With no neutral connection, you will only need to switch two of the phases, you can leave the third phase connected (only switched by an isolating switch and circuit breaker for protection). If you switch one other phase on, you will have a reduced load of 1.5 kW spread equally over the permanently connected phase and the one that is switched on. This means that you can have three stages of loading: zero, 1.5 kW or 3 kW. It is not necessary to load the three phases equally: when you are using other things, I can almost guarantee that the three phases will not be loaded equally. But your power company would like it if you did - especially if that was your total house use and not just the immersion heater.
If you and Robin between you decide to switch all three phases and there is no neutral connection, then you have a choice of: zero, 1.5 kW spread equally over your choice of any two phases, or 3 kW spread equally over all three phases.
If you have the neutral connection, then you must switch all three phases.
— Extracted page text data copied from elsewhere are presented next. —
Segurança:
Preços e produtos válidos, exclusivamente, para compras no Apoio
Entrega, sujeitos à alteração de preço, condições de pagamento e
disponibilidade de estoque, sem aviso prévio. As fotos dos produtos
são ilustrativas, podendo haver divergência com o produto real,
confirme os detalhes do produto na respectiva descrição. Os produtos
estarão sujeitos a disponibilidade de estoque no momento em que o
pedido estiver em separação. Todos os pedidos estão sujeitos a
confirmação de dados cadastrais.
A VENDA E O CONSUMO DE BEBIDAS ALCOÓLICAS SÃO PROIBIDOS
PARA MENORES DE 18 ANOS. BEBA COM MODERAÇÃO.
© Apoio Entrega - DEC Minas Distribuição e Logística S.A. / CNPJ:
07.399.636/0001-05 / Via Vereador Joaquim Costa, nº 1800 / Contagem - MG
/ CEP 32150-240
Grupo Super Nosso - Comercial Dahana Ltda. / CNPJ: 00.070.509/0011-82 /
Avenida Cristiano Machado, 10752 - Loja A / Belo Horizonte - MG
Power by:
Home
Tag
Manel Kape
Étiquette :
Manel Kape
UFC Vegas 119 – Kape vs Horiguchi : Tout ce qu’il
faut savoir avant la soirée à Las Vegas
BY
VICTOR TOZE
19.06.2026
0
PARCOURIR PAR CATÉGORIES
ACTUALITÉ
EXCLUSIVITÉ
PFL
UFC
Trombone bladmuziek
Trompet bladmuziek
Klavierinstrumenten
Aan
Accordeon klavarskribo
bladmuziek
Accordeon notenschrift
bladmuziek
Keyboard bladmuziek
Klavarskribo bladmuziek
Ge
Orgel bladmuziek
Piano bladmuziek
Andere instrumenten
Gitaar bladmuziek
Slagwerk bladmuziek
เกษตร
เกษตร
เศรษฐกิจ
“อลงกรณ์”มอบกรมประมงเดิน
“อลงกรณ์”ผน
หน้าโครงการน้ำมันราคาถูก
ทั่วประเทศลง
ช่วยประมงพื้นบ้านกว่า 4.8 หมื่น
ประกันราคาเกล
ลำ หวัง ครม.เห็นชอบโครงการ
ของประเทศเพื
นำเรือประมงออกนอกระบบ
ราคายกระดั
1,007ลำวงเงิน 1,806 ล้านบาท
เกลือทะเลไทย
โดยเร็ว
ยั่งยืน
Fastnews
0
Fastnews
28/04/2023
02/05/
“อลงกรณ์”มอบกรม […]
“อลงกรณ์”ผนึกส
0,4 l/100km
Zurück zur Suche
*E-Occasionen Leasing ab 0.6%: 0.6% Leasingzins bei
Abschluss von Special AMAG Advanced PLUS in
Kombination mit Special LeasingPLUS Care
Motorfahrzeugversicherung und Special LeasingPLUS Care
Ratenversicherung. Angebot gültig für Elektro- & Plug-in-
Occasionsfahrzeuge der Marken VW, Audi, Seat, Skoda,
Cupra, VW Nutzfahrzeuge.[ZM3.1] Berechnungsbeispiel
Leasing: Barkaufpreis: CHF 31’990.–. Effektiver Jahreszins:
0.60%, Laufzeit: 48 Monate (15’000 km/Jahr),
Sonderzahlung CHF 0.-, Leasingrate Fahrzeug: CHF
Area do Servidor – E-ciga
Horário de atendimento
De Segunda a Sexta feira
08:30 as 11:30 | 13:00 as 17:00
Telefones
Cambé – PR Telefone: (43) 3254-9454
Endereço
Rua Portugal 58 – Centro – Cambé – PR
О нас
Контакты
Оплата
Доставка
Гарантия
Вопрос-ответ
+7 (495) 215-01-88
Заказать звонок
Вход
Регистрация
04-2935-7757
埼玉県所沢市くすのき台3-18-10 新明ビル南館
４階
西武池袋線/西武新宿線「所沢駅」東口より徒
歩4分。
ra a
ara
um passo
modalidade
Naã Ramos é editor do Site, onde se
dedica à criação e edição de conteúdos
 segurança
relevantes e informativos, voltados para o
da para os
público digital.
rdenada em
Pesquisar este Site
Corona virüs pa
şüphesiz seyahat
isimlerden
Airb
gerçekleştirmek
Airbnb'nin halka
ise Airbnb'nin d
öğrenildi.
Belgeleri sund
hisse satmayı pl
Then you have a choice of: zero, 1 kW on one chosen phase, 2×1 kW on your choice of 2 phases, or 3 kW spread equally over all three phases.
If you have a neutral connection and you can switch it but leave one phase permanently connected (I don’t know if that’s possible with Robin’s PCB design), then you have a choice of: zero, 1 kW on the permanently connected phase, 1.5 kW spread equally over your choice of that permanently connected phase and one other, 2×1 kW on your choice of that permanently connected phase and one other, or 3 kW spread equally over all three phases.
Each of these might allow you to achieve a better overall balance for the three phases for part of the time; also you might be able to reduce flicker, because instead of switching 4.3 A on each phase simultaneously, you would be switching between zero and 3.75 A, or between 3.75 A and 4.3 A, or between zero and 4.3 A on one or two of the three phases.
That is indeed correct, but does it matter? I would say it is good when that happens, but it is not essential with loads of only 4.3 A per phase.
If you connect two heating elements in series (with no connection to neutral), then you will be putting a 860 VA reactive load on the two phases, inductive on one and capacitive on the other. The inductive load will cause the voltage to drop slightly, the capacitive load might cause the voltage to rise slightly. But that should not cause a serious problem.